Friday, October 26, 2007

Calling a therapist

People mostly call psychologists (or any shrink, for that matter) when they're in trouble. It's because they have made a mess, or because someone intimately involved in their life has made a mess. What do they think we're supposed to do?

A few months ago a new patient is overwhelmed by grief in my office because she has just found out her husband has had an affair. "Lady, I can't fix that!" I want to say, but she already knows that. She just wants someone to bear witness to her unhappiness, to have someone say to her "That's a shame. I'm sorry you're hurting." Hearing that won't fix anything, but somehow she will feel validated in her misery.

Where are the friends and family that should be standing witness to this sort of event? We've become so fragmented that we seem to have lost our natural support systems, and we're reduced to hiring a sympathetic ear to make real what has happened to us. Maybe the young people with their cell phones and instant messages have the right instinct. Maybe out of the deep human need to escape isolation they are re-creating their own tribes.

My job as a psychotherapist is to help people change. The absolute worst time to try to make a considered and thoughtful change is in the midst of a catastrophe. Granted, a catastrophe, especially one that you create yourself, establishes a dramatic context for the necessity of change, but nobody can think clearly while overwhelmed with misery, desperation or grief. To know what you want to change requires that you know who you are. You have to start from where you are, not from where you want or ought to be. That requires clear thinking, not desperate emotionality. "The court told me I have to see a psychologist" is possibly the worst possible starting point for anything useful.

Monday, October 15, 2007

The function of truth in therapy: Comments on Kaiser

Helmuth Kaiser's theory was that therapy occurred when at least two people were together and at least one of them said what s/he meant and meant what s/he said. He believed that people pretended to understand one another rather than accept the total separateness and isolation of their lives.

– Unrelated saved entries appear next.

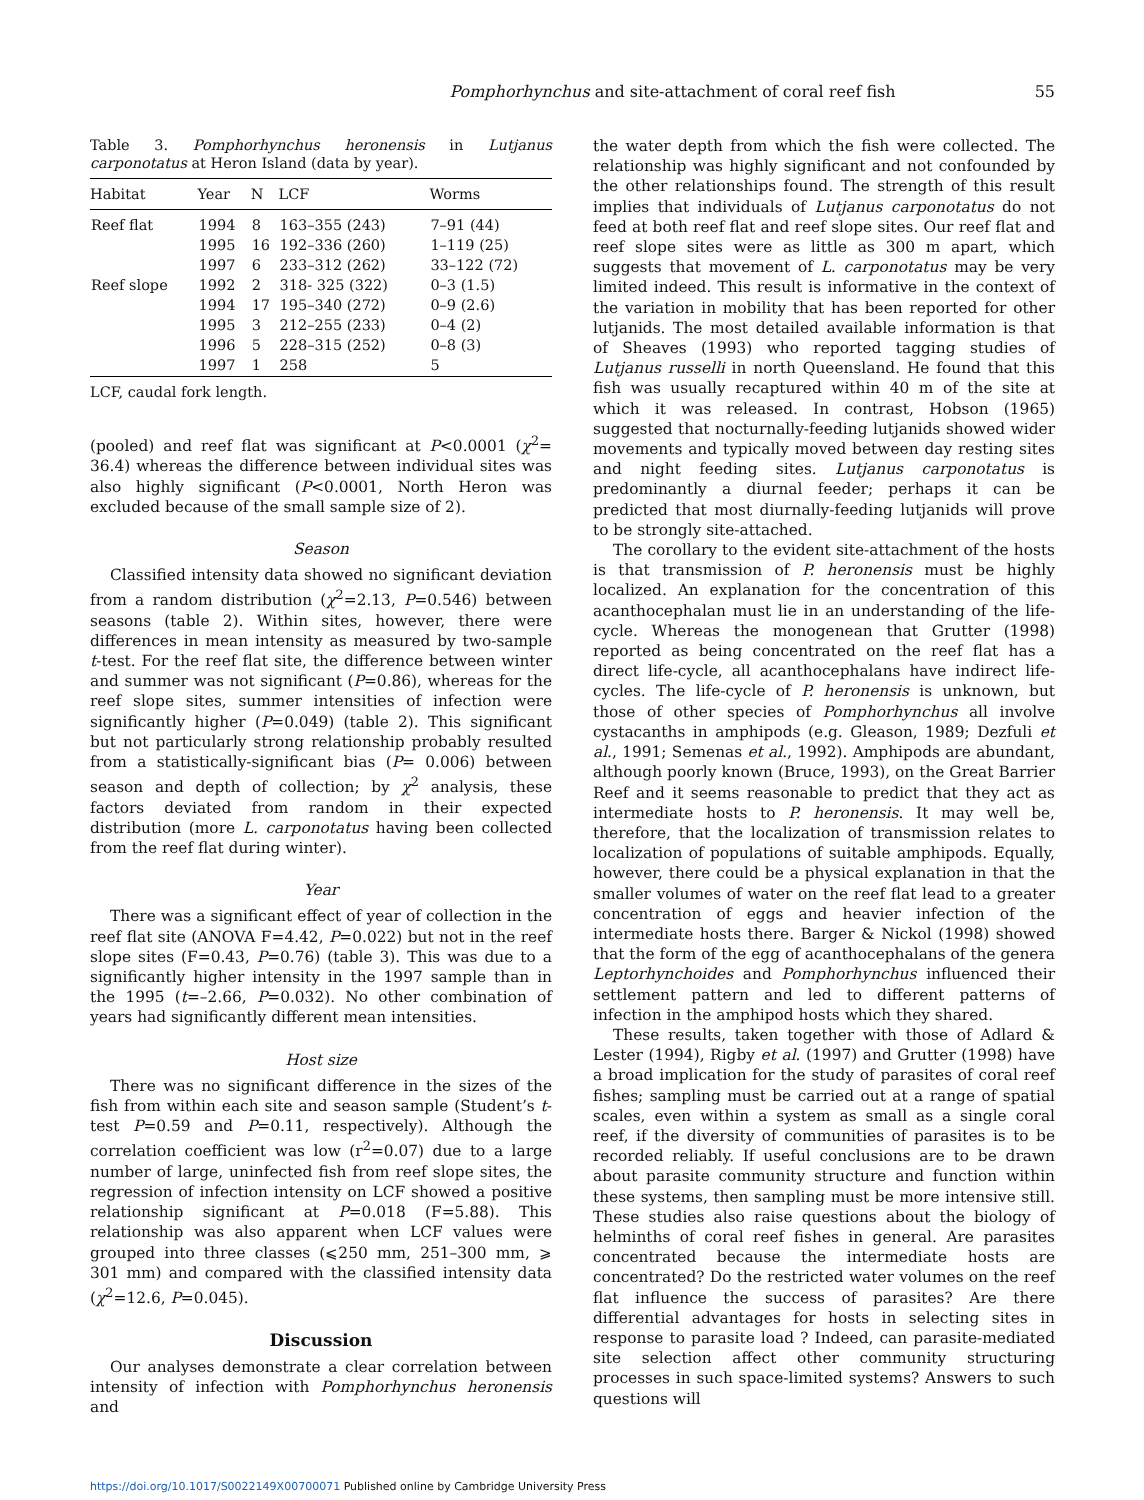Pomphorhynchus and site-attachment of coral reef fish
55
Table 3. Pomphorhynchus heronensis in Lutjanus carponotatus at Heron Island (data by year).
| Habitat | Year | N | LCF | Worms |
| --- | --- | --- | --- | --- |
| Reef flat | 1994 | 8 | 163–355 (243) | 7–91 (44) |
| | 1995 | 16 | 192–336 (260) | 1–119 (25) |
| | 1997 | 6 | 233–312 (262) | 33–122 (72) |
| Reef slope | 1992 | 2 | 318- 325 (322) | 0–3 (1.5) |
| | 1994 | 17 | 195–340 (272) | 0–9 (2.6) |
| | 1995 | 3 | 212–255 (233) | 0–4 (2) |
| | 1996 | 5 | 228–315 (252) | 0–8 (3) |
| | 1997 | 1 | 258 | 5 |
LCF, caudal fork length.
(pooled) and reef flat was significant at P<0.0001 (χ<sup>2</sup>= 36.4) whereas the difference between individual sites was also highly significant (P<0.0001, North Heron was excluded because of the small sample size of 2).
Season
Classified intensity data showed no significant deviation from a random distribution (χ<sup>2</sup>=2.13, P=0.546) between seasons (table 2). Within sites, however, there were differences in mean intensity as measured by two-sample t-test. For the reef flat site, the difference between winter and summer was not significant (P=0.86), whereas for the reef slope sites, summer intensities of infection were significantly higher (P=0.049) (table 2). This significant but not particularly strong relationship probably resulted from a statistically-significant bias (P= 0.006) between season and depth of collection; by χ<sup>2</sup> analysis, these factors deviated from random in their expected distribution (more L. carponotatus having been collected from the reef flat during winter).
Year
There was a significant effect of year of collection in the reef flat site (ANOVA F=4.42, P=0.022) but not in the reef slope sites (F=0.43, P=0.76) (table 3). This was due to a significantly higher intensity in the 1997 sample than in the 1995 (t=–2.66, P=0.032). No other combination of years had significantly different mean intensities.
Host size
There was no significant difference in the sizes of the fish from within each site and season sample (Student’s t-test P=0.59 and P=0.11, respectively). Although the correlation coefficient was low (r<sup>2</sup>=0.07) due to a large number of large, uninfected fish from reef slope sites, the regression of infection intensity on LCF showed a positive relationship significant at P=0.018 (F=5.88). This relationship was also apparent when LCF values were grouped into three classes (⩽250 mm, 251–300 mm, ⩾ 301 mm) and compared with the classified intensity data (χ<sup>2</sup>=12.6, P=0.045).
Discussion
Our analyses demonstrate a clear correlation between intensity of infection with Pomphorhynchus heronensis and
the water depth from which the fish were collected. The relationship was highly significant and not confounded by the other relationships found. The strength of this result implies that individuals of Lutjanus carponotatus do not feed at both reef flat and reef slope sites. Our reef flat and reef slope sites were as little as 300 m apart, which suggests that movement of L. carponotatus may be very limited indeed. This result is informative in the context of the variation in mobility that has been reported for other lutjanids. The most detailed available information is that of Sheaves (1993) who reported tagging studies of Lutjanus russelli in north Queensland. He found that this fish was usually recaptured within 40 m of the site at which it was released. In contrast, Hobson (1965) suggested that nocturnally-feeding lutjanids showed wider movements and typically moved between day resting sites and night feeding sites. Lutjanus carponotatus is predominantly a diurnal feeder; perhaps it can be predicted that most diurnally-feeding lutjanids will prove to be strongly site-attached.
The corollary to the evident site-attachment of the hosts is that transmission of P. heronensis must be highly localized. An explanation for the concentration of this acanthocephalan must lie in an understanding of the life-cycle. Whereas the monogenean that Grutter (1998) reported as being concentrated on the reef flat has a direct life-cycle, all acanthocephalans have indirect life-cycles. The life-cycle of P. heronensis is unknown, but those of other species of Pomphorhynchus all involve cystacanths in amphipods (e.g. Gleason, 1989; Dezfuli et al., 1991; Semenas et al., 1992). Amphipods are abundant, although poorly known (Bruce, 1993), on the Great Barrier Reef and it seems reasonable to predict that they act as intermediate hosts to P. heronensis. It may well be, therefore, that the localization of transmission relates to localization of populations of suitable amphipods. Equally, however, there could be a physical explanation in that the smaller volumes of water on the reef flat lead to a greater concentration of eggs and heavier infection of the intermediate hosts there. Barger & Nickol (1998) showed that the form of the egg of acanthocephalans of the genera Leptorhynchoides and Pomphorhynchus influenced their settlement pattern and led to different patterns of infection in the amphipod hosts which they shared.
These results, taken together with those of Adlard & Lester (1994), Rigby et al. (1997) and Grutter (1998) have a broad implication for the study of parasites of coral reef fishes; sampling must be carried out at a range of spatial scales, even within a system as small as a single coral reef, if the diversity of communities of parasites is to be recorded reliably. If useful conclusions are to be drawn about parasite community structure and function within these systems, then sampling must be more intensive still. These studies also raise questions about the biology of helminths of coral reef fishes in general. Are parasites concentrated because the intermediate hosts are concentrated? Do the restricted water volumes on the reef flat influence the success of parasites? Are there differential advantages for hosts in selecting sites in response to parasite load ? Indeed, can parasite-mediated site selection affect other community structuring processes in such space-limited systems? Answers to such questions will
https://doi.org/10.1017/S0022149X00700071 Published online by Cambridge University Press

While I believe there is some validity in the first statement, I'm not at all sure about the second. Suppose, for instance, that there is a therapist (I'll use male references) and a patient. When the therapist "says what he means and means what he says", who changes? One? Both? Imagine now that the therapist spends the entire hour talking "truthfully" about himself. How could that possibly be effective treatment for the patient? On the other hand, how can the therapist induce the patient to say what he means and mean what he says?

Instead let's look at the issue from a standpoint I have proposed in previous notes. When the therapist gives a truthful response instead of following the social rules, s/he destabilizes the situation. That is, by breaking out of the social role and responding authentically to the patient, s/he makes it possible, or even necessary, for something new to take place. Now the patient can think and say something new, something that is not a social cliche or a comfortable lie. Of course the patient can invent new lies, but that takes a great deal of creativity and is hard to sustain in an ongoing interaction.

So I think the therapist moves the therapy along by speaking the truth, however uncomfortable, by saying what he means and meaning what he says, and thus makes it possible for the patient to think of himself in a new way, one that is more honest. This can be an uncomfortable process, certainly an anxiety-provoking one. (There are many examples in the "Dishonesty Dialogues.) When I pay attention to my interactions with other people, it is astonishing to me how much of the time I hide behind socially acceptable lies. If I tell the truth in social situations, however, no matter how tactfully and kindly, it doesn't take long for the room to empty and for people to find more comfortable and less challenging conversations. But the few that stick around or come back for more are worth getting to know. When I tell the truth in a therapy session, the patient is freed to change, think, get more in touch with himself, make his meanings and words fit together.